* DATA EXTRACT
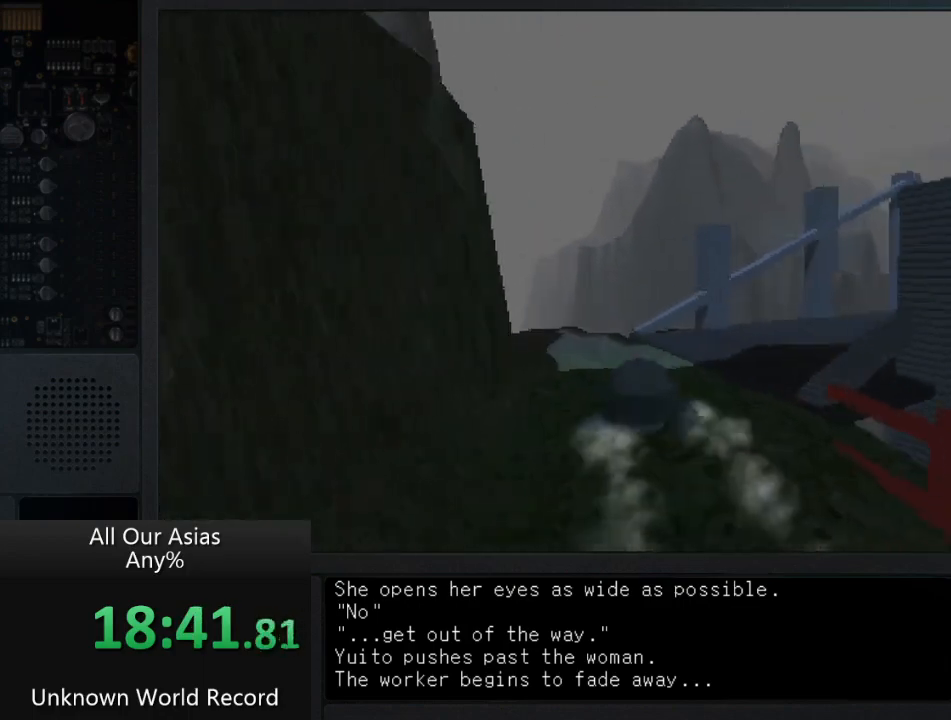
{"buttons": [], "left_stick": "up", "right_stick": "right", "events": []}
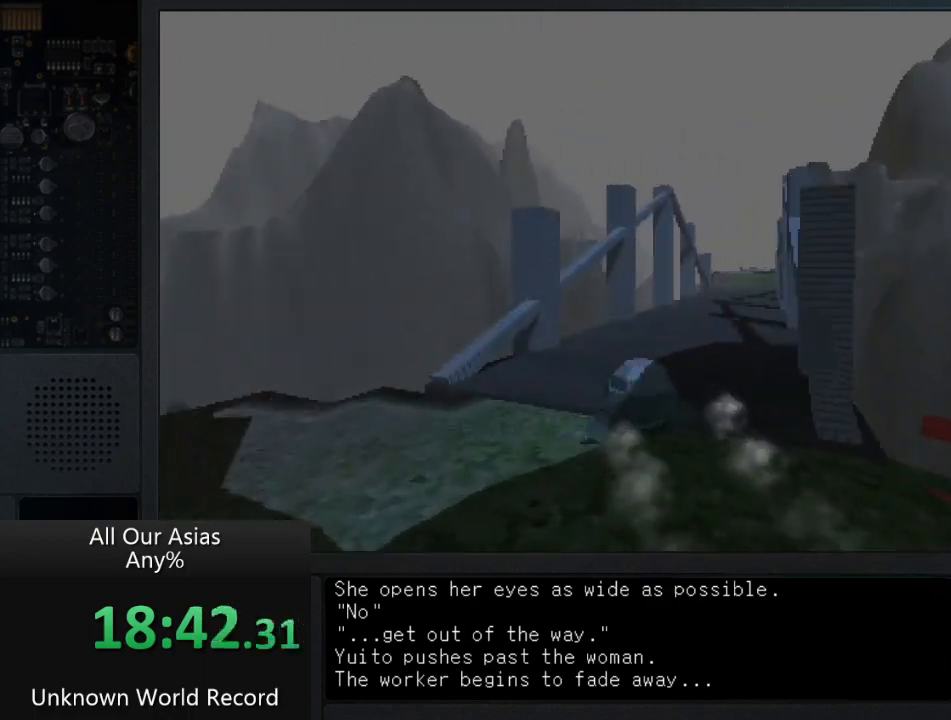
{"buttons": ["CROSS"], "left_stick": "up", "right_stick": "center", "events": [[117, "right_stick", "center"], [483, "CROSS", "down"]]}
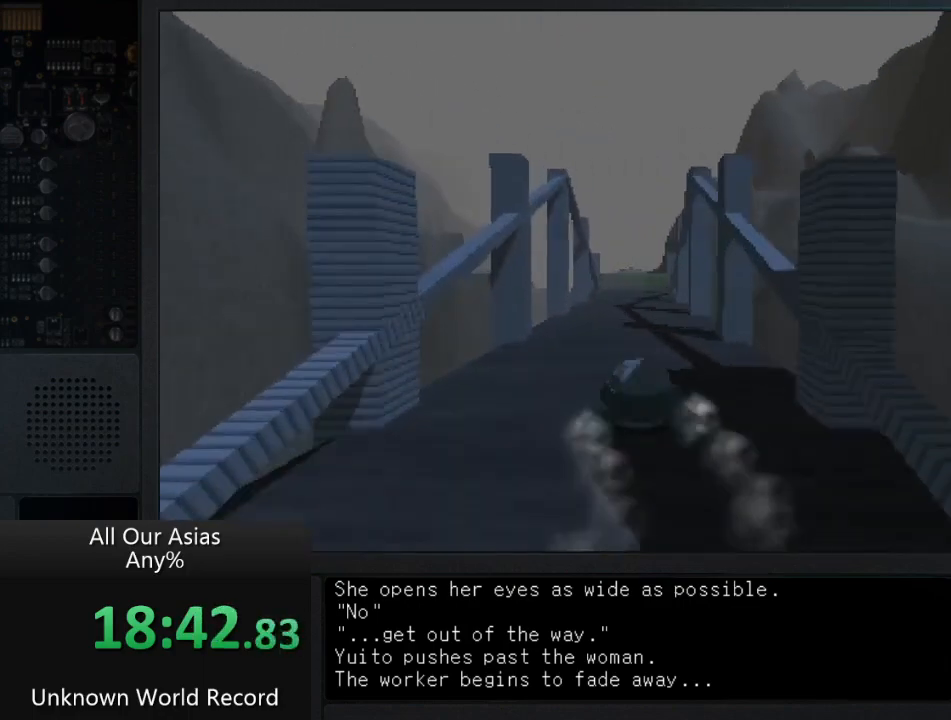
{"buttons": ["CROSS"], "left_stick": "up", "right_stick": "center", "events": []}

* WHAT THE TASK REQUIRES
Which lines of the listing contain the word "CROSS"? Copy each of them.

* WRITTEN SOLUTION
{"buttons": ["CROSS"], "left_stick": "up", "right_stick": "center", "events": [[117, "right_stick", "center"], [483, "CROSS", "down"]]}
{"buttons": ["CROSS"], "left_stick": "up", "right_stick": "center", "events": []}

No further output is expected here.